Guy Dugas
‘Sénac-Camus
et la question du terrorisme durant la guerre d'Algérie’
Jean Sénac découvrit Albert Camus alors qu'il n'avait
pas vingt ans. C'est au sortir de la guerre 39-45 et le glorieux aîné
était auréolé non seulement de ses romans (ce n'est
pas ce que Sénac appréciait le plus en lui) ou de son
théâtre, mais surtout, aux yeux du cadet, de ses prises
de position dans Alger Républicain et Combat. Et puis, il était
pour l'heure, dans un Maghreb littéraire qu’il n'en finissait
pas de se chercher, le seul à avoir réussi outre-Méditerranée.

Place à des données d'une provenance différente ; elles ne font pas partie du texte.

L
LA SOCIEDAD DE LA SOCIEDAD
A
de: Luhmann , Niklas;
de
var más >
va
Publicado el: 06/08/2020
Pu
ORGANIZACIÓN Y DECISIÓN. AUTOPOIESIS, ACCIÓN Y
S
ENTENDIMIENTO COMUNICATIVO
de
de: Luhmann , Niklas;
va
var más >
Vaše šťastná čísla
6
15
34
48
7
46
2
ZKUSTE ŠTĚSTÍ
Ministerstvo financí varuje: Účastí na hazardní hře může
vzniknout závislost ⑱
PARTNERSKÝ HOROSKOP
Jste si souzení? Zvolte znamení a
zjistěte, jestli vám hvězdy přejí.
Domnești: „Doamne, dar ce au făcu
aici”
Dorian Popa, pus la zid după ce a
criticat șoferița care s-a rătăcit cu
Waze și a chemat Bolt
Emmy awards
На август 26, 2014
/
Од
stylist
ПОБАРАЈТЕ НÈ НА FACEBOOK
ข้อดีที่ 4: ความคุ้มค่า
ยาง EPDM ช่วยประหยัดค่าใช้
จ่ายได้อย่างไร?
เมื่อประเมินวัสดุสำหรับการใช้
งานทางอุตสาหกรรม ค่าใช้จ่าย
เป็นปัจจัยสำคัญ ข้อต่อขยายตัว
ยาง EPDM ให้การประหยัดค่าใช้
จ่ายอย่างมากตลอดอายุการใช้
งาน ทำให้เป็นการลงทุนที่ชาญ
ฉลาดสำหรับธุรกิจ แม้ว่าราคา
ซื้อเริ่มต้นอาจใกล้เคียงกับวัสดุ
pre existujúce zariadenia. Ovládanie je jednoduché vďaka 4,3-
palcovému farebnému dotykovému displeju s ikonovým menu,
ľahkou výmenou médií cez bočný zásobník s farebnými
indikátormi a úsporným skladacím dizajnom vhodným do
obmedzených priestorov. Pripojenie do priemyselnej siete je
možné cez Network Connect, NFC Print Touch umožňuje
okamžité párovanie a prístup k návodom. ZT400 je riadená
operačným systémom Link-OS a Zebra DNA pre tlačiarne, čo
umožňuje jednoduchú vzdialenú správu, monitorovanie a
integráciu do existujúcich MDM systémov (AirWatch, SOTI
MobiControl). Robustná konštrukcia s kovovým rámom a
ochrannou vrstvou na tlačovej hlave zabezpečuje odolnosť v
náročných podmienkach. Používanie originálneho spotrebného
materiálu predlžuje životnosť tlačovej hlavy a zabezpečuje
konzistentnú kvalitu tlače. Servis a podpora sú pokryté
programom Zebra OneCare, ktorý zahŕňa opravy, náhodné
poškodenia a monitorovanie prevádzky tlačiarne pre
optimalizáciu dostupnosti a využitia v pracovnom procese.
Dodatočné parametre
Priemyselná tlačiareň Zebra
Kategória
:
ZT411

Camus de son côté se prend vite d'affection pour ce jeune
poête talentueux - qu'il ne tarde pas à appeler "
Mi Hijo ", d'une affection née de leurs communes origines.
Il lui fait connaitre René Char et le fait connaître chez
Gallimard, qui publient ses premiers Poèmes.
Mais la guerre d'Algérie va briser en quelques années
cette profonde et sincère relation : Albert Camus est vite horrifié
par le tour que prennent des événements dont il n'est
pas parvenu à cerner la gravité, éloigné
qu'il était alors de sa terre natale. Son initiative en faveur
d'une " Trêve civile ", dans les premières semaines
de 1956, vouée à l'échec - il va peu à peu
s'enfermer dans un silence jugé ambigu à l'égard
du devenir de l'Algérie. Pendant ce temps, Jean Sénac
prend fait et cause pour l'Indépendance, n'hésitant pas
à aider le FLN dans des initiatives violentes. Dès lors,
c'est vers la rupture, effective en 1957, que s'oriente leur relation
- malgré toute l'admiration du cadet pour l'aîné
et toute l'affection de Camus pour son fils spirituel.